Er verteidigte Bhakdi
Bekannt wurde Schwab zudem als einer der Verteidiger von Querdenker-Ikone Sucharit Bhakdi, als dieser wegen des Vorwurfs der Volksverhetzung im Zusammenhang mit seinen Äußerungen zu den Corona-Maßnahmen vor Gericht stand.
„Den Corona-Maßnahmen stehe ich massiv kritisch gegenüber. Das Gedankengut von Reichsbürgern lehne ich kategorisch ab und habe auch immer wieder von diesem Gedankengut gewarnt, wenn ich auf Kundgebungen geredet habe. Der Begriff ‚Querdenker‘ ist mir nach wie vor zu schwammig, um ausmessen zu können, ob man mich darunter subsumieren kann oder nicht“, sagt Schwab dazu auf Anfrage.
Ein krude Mischung
Am Abend des ersten Prozesstages gab Schwab im Namen seiner Mandantin eine Erklärung ab, die sich gewaschen hatte, eine krude Mischung aus massiver Medienschelte, scharfer Prozesskritik und einem bizarren Schlenker zur QAnon-These vom angeblichen massenhaften Missbrauch von Kindern durch politische Eliten, einer These, für deren – nicht erfolgten – Nachweis die Prinz-Reuß-Gruppe laut Anklage Hunderttausende von Euro investiert haben soll.
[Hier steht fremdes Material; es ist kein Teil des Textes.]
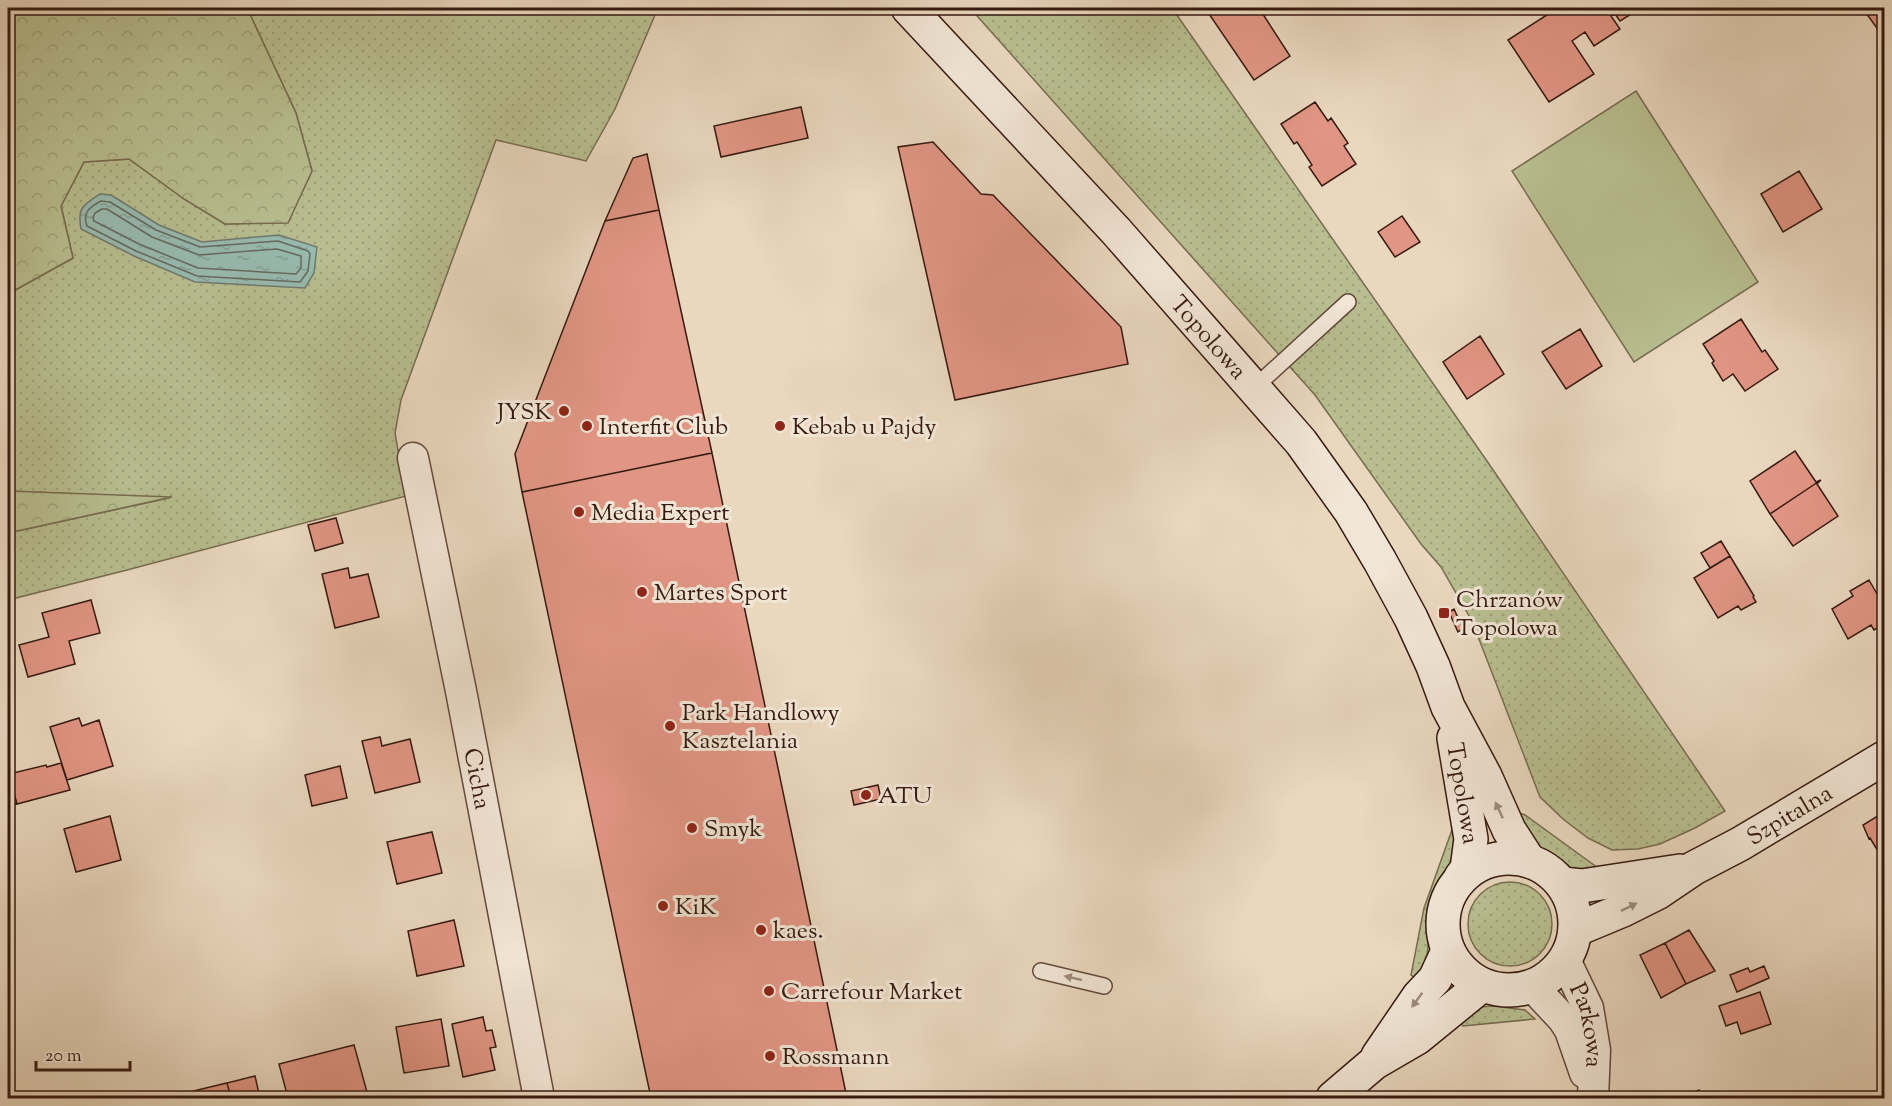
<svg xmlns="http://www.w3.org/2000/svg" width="1892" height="1106" font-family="'Sorts Mill Goudy',serif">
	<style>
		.green { fill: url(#green-dots); stroke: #776c50; stroke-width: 1.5 }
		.forest { fill: url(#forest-crowns); stroke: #776c50; stroke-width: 1.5 }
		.pitch { fill: #b8be90; stroke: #776c50; stroke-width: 1.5 }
		.water { fill: url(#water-ripples); stroke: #707a6f; stroke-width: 1.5 }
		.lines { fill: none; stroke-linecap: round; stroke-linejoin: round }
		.shore { stroke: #666a60; stroke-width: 1.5 }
		.building { fill: #e19584; stroke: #361a10; stroke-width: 1.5 }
		.lane-casing { stroke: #63493c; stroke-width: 18 }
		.street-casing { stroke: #63493c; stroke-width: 33 }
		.secondary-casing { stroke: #361a10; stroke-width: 36 }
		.lane { stroke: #f1e5d5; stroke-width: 15 }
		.street { stroke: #f1e5d5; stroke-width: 30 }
		.secondary { stroke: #f1e5d5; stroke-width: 33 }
		.oneway { fill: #9d8a7c }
		.poi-dot { fill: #8f2418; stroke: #f1e5d5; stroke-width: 2 }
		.labels { text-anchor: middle; stroke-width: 6; stroke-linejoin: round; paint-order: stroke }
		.street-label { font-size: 24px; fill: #361a10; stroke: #f1e5d5 }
		.poi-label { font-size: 24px; fill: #361a10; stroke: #f1e5d5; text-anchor: start }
	</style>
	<defs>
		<pattern id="green-dots" width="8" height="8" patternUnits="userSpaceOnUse" patternTransform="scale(1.5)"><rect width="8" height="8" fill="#b8be90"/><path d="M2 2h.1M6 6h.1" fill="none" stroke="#9fa37b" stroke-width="1.8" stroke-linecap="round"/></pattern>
		<pattern id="forest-crowns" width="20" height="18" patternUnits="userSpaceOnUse" patternTransform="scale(1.5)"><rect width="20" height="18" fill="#b8be90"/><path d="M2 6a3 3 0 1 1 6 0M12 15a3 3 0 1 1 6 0" fill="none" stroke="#9fa37b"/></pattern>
		<pattern id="water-ripples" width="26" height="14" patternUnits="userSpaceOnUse" patternTransform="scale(1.5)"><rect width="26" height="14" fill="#97baaf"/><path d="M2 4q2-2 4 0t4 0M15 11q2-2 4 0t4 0" fill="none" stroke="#839f96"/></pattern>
	</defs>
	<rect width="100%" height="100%" fill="#e9d7be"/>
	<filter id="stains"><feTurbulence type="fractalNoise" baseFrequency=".00333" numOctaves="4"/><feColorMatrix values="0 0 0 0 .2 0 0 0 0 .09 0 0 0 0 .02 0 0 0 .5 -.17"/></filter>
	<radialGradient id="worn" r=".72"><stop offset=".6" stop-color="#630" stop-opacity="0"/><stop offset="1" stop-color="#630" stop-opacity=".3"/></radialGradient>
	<!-- green -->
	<path class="green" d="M247,8h411l-43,101 -29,52 -90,-21 -95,260 -6,33 11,63 -279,74 -119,30v-67l161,-35 -161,-7v-197l65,-36 -12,-52 23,-44 45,-3 55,40 41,25 63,-2 24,-51 -16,-58z
		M970,8h202l317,456 236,347 -30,17 -35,16 -22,5 -26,1 -24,-12 -25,-19 -23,-22 -68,-176 -31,-54 -20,-23 -106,-149z
		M1516,812l9,3 73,53 -21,3 -15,-6 -26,-19z
		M1458,829c4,35 -17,41 -26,68 -10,29 6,55 -17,81l-4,-3 13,-67 28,-78z
		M1468 924a42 42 0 1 1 84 0a42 42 0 1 1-84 0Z
		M1493,1006l32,4 10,9 -72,7 -6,-7 23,-12z"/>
	<!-- forest -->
	<path class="forest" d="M8,8h239l49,105 16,58 -24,52 -63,1 -41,-25 -55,-40 -45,3 -23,44 12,52 -65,36z
		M8,491l164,6 -164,36z"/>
	<!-- pitch -->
	<path class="pitch" d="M1636,91l122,191 -124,80 -122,-191z"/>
	<!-- water -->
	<path class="water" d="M100,194l11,1 48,30 43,17 77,-7 38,12 -3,26 -9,15 -110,-6 -61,-26 -53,-27c-4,-21 2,-24 19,-35z"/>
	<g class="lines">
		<!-- shore -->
		<path class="shore" d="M101,201l9,1 46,28 44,17 78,-6 30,10 2,3 -2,17 -8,11 -103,-6 -61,-25 -49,-25c-5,-14 3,-19 14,-25z
			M102,209h5l45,28 47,18 78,-6 24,7v12l-5,6 -98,-6 -59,-24 -45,-23 -1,-3 2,-5z"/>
	</g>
	<!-- building -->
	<path class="building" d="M1205,8h54l31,48 -36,24z
		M1550,8h91l-21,13 -5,-7 -4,2 9,13 -26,17 -9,-14 -13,9 22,33 -45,28 -41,-62 45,-29z
		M1873,8h11v30l-18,-25z
		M1315,102l13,19 3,-3 17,25 -4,3 12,18 -34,22 -13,-19 3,-2 -15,-23 -3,2 -13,-20z
		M801,107l7,31 -87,19 -7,-31z
		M933,142l48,52 12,1 128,132 7,37 -173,36 -57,-253z
		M647,154l12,56 -54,11 28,-63z
		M1799,171l23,38 -39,23 -22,-38z
		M659,210l53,243 -190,39 -7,-38 90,-233z
		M1402,216l18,26 -25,15 -17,-25z
		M1741,319l21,33 3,-2 13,19 -33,22 -12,-17 -10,7 -11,-18 2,-2 -11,-17z
		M1580,329l22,37 -36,23 -24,-37z
		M1480,336l24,38 -37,25 -24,-37z
		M1795,451l21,31 5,-2 -51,34 -20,-33z
		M712,453l80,382 55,263h-196l-129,-606z
		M1821,480l-4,4 21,32 -45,30 -23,-32z
		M336,518l7,25 -28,8 -7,-26z
		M1721,541l9,15 -20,12 -9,-15z
		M1730,556l24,40 -1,1 3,5 -15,8 -3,-4 -20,12 -24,-40z
		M348,568l2,10 18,-4 11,43 -44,11 -13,-54z
		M1869,580l15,26v18l-10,6 -3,-5 -23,14 -16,-30 21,-13 -3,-5z
		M91,600l9,33 -31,8 6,23 -47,13 -9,-32 30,-8 -7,-24z
		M1454,609l9,20 -5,3 -9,-20z
		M79,718l3,8 17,-6 14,46 -46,14 -17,-53z
		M380,737l2,9 28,-7 10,43 -45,11 -13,-52z
		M61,763l9,27 -53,14 -8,-30 37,-9 1,2z
		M340,766l7,32 -35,8 -7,-31z
		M9,774l8,30 -9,2v-31z
		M878,785l3,14 -27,6 -3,-14z
		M1884,812v49l-14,-23 -1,1 -6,-14z
		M110,816l11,44 -45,12 -12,-43z
		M432,832l10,41 -45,11 -10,-42z
		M454,920l10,46 -47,10 -9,-45z
		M1689,930l26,41 -29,13 -21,-41z
		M1665,943l21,41 -25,14 -21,-43z
		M1764,966l5,12 -32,14 -7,-17 18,-7 2,4z
		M1760,992l11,32 -30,10 -4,-12 -11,4 -7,-20z
		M483,1017l3,14 6,-1 4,17 -6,1 5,22 -32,7 -11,-53z
		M441,1019l8,47 -45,7 -8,-46z
		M354,1045l13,47 -25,6h-54l-9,-34z
		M255,1076l5,22h-29l-4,-15z
		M227,1083l4,15h-44l-2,-5z
		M1699,1090l4,8h-21z"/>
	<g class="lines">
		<!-- lane casing -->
		<g class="lane-casing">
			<path id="lane" d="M1254,388l94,-86
				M1041,971l63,15"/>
		</g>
		<!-- street casing -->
		<g class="street-casing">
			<g id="street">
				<path id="s1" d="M413,458l48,233 78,407"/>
				<path id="s2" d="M1565,960l23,48 7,42 -2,48"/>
				<path d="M1533,987l30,32 7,11 15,43"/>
			</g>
		</g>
		<!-- secondary casing -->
		<g class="secondary-casing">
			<g id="secondary">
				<path id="s3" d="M908,8l208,223 185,211 50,70 29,49 31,57 22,48 15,41 37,69 24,54 20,31"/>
				<path id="s4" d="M1454,738l17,101 -4,30 -6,8"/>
				<circle cx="1509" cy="924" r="66"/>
				<path d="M1562,884l20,2 98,-15"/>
				<path id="s5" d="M1575,930l48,-20 34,-17 37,-25 46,-24 144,-86"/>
				<path d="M1378,1056l41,-60 16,-17 13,-28"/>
				<path d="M1333,1098l41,-35 43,-25 65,-53"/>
			</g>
		</g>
		<!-- lane -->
		<use href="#lane" class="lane"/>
		<!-- street -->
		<use href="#street" class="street"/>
		<!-- secondary -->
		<use href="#secondary" class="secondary"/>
	</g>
	<!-- one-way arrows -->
	<defs><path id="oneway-solid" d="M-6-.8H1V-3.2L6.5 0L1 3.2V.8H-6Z" transform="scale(1.5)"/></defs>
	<g class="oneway">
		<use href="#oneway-solid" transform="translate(1499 810) rotate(-115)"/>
		<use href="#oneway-solid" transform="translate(1629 907) rotate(-26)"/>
		<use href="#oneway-solid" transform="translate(1073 978) rotate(-167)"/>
		<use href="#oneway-solid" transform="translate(1417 1000) rotate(126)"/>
	</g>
	<!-- markers -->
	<g class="poi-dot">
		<circle cx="564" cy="411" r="6"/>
		<circle cx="587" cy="426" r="6"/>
		<circle cx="780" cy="426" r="6"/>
		<circle cx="579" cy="512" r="6"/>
		<circle cx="642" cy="592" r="6"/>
		<rect x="1438" y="607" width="12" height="12" rx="3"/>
		<circle cx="670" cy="726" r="6"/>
		<circle cx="866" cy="795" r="6"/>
		<circle cx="692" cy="828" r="6"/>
		<circle cx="663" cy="906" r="6"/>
		<circle cx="761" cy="930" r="6"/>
		<circle cx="769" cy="991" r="6"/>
		<circle cx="770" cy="1056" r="6"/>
	</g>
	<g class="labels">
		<!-- street labels -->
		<g class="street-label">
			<text dy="8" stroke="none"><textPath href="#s3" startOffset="446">Topolowa</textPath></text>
			<text dy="8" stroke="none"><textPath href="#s1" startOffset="327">Cicha</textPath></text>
			<text dy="8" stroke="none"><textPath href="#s4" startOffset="56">Topolowa</textPath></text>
			<text dy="8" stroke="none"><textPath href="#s5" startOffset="244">Szpitalna</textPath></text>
			<text dy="8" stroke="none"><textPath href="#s2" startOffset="70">Parkowa</textPath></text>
		</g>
		<!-- poi labels -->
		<g class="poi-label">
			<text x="552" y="419" text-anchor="end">JYSK</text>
			<text x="599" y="434">Interfit Club</text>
			<text x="792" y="434">Kebab u Pajdy</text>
			<text x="591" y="520">Media Expert</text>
			<text x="654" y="600">Martes Sport</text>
			<text x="1456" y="607">Chrzanów<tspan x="1456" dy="28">Topolowa</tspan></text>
			<text x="682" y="720">Park Handlowy<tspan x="682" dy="28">Kasztelania</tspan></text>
			<text x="878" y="803">ATU</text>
			<text x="704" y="836">Smyk</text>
			<text x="675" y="914">KiK</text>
			<text x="773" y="938">kaes.</text>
			<text x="781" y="999">Carrefour Market</text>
			<text x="782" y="1064">Rossmann</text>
		</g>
	</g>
	<!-- margin -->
	<rect width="1892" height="1106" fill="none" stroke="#e9d7be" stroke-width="30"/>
	<rect x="9" y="9" width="1874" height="1088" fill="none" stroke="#361a10" stroke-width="3"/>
	<rect x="15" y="15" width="1862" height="1076" fill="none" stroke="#361a10" stroke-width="1.5"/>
	<!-- scale -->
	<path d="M36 1061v9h94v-9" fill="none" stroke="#361a10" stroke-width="3"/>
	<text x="45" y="1061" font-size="18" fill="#361a10" stroke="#f1e5d5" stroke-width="4.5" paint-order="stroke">20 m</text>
	<rect width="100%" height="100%" filter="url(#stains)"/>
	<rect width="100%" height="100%" fill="url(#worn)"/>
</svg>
Wiederholt ist in der Erklärung von „Konzernmedien“ die Rede, von angeblicher Vorverurteilung in der Berichterstattung über den Prozess, von vermeintlich undifferenzierter Berichterstattung auch über seine Mandantin, die ins Lager der Reichsbürger gestellt werde, mit diesen aber nichts am Hut habe. Die Prozessberichterstattung über die Reuß-Prozesse nennt Schwab eine „Phalanx organisierter Hetze“, den Prozess „nichts als Propaganda für eine Kaste, die immer mehr an Rückhalt in der Bevölkerung verliert“.
Findeisen wusste nichts davon
Auch Findeisen wurde von der Erklärung überrascht, wie sie dem Gericht sagte, „ich muss das erst mal sacken lassen.“ Schwab dagegen führt an, es sei für Absprache keine Zeit gewesen. „Ich habe das Eröffnungsstatement am Pfingstmontag verfasst. Zu dieser Zeit hatte ich keine Chance mehr, mit meiner inhaftierten Mandantin Kontakt aufzunehmen“, so der 56-jährige Jurist gegenüber dem SÜDKURIER.